Sam’s medical status:
When Sam was a small boy, much like his brothers, he had an unusually adventurous spirit and very little fear. Naturally when you have a kids that embrace life and aggressively approach sporting and play activity; there are resulting injuries. I remember once, while on vacation and immediately following lunch at a Taco Bell, Sam (maybe 6 or 7 years old) was jumping off a bench…sure enough he cracked his head and we spent the next 4 hours in the emergency room while he received a half dozen stitches. Another time (at about 5 years old) he was playing with a wooden dowel that we used as additional security for a sliding glass door; and as he jumped over it, he landed on the end of it. Although he missed all of the vital areas, again we saw the inside of the emergency room with the addition of more stitches to a nasty gash. He was more embarrassed than he was hurt, as his brothers were relentless with names like “Sam-on-a-Stick” or “Sam-cicle”…Ha! I believe that it is this same adventurous spirit that led him to enlist in the Marines, after successfully finishing one year of college. He was bound and determined to return after his tour and return to college and He and Erin had already enrolled and been accepted to the University of Nevada at Reno. At the time, Erin was interested in teaching, (now that interest has turned to speech therapy) and Sam was interested in business. This was solely to prepare himself, as his interest was to open a restaurant/bar with exotic sandwiches (He and Erin had already developed several great sandwiches by experimenting in their kitchen) and super advanced video games dealing with virtual reality. It is this kind of desire for an out of the ordinary life that make them fabulously interesting people. Although their lives may have been steered in another direction; I firmly believe that they will have many adventures ahead of them and WILL fulfill them in God’s good timing. In fact, I would state that this experience will heighten their lives as they apply lesson after lesson, and for the benefit of others. Thank you Lord; for the lessons you’ve taught us all in Sam and Erin’s lives…

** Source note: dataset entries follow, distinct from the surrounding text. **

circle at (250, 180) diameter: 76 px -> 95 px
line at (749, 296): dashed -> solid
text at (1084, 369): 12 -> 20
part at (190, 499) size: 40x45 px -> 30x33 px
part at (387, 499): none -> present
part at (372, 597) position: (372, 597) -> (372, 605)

This update finds Sam once again in Marin General Hospital, in a medical unit after being admitted through an emergency procedure. His “Port” had become infected. This a line inserted in his shoulder a few months ago, that goes to the big arteries in his chest. It is for easily administering medications and from which to draw blood. Sam is what is referred to as a “hard stick”, meaning he has underground veins. We’ve seen him get stuck up to 10 times before they call for the best (most experienced) person to come and get the blood they need. More antibiotics; Ugh! In addition, he was prescribed a new anti-convulsant after being weaned off of the 4 others he was receiving. It made him temporarily groggy, but Erin reports he is becoming accustomed to it and back to his old self. I saw him twice this week and both days he seemed alert as to all that was going on around him, but chose to relax by keeping his eyes closed. One thing I’m very excited about is their determination to get to the bottom of his recurring UTI’s. He is not going back to Kentfield until that is accomplished. His next stop is the Urology department at the University of San Francisco for a consultation on a surgery to explore (by scope) to try and locate the shrapnel they believe the culprit of his recurring infections. I say it is high time, and am positive it is God’s leading that sends them there. This too will soon be past them and back on the road to recovery. As I spoke to Erin on the phone yesterday to receive the very latest news; Sam wanted to know to whom she was talking. When he found it was me, he wanted to take the phone and talk to me. He said he felt good when asked, and then gave me a resounding Oohh-Rah! He also told me something that we couldn’t make out, but it was just good to hear him use his voice and try to speak out loud. Of course he said, “I Love You, Dad” and for some reason I never have trouble making that one out. Erin said it was the most he had said out loud all day…Donny and Sam had always agreed that they would be each other’s best man at their weddings, so I was testing his memory to find out if he remembered that was approaching, and asked him who was the best man? He pointed at me…don’t ya just love this kid?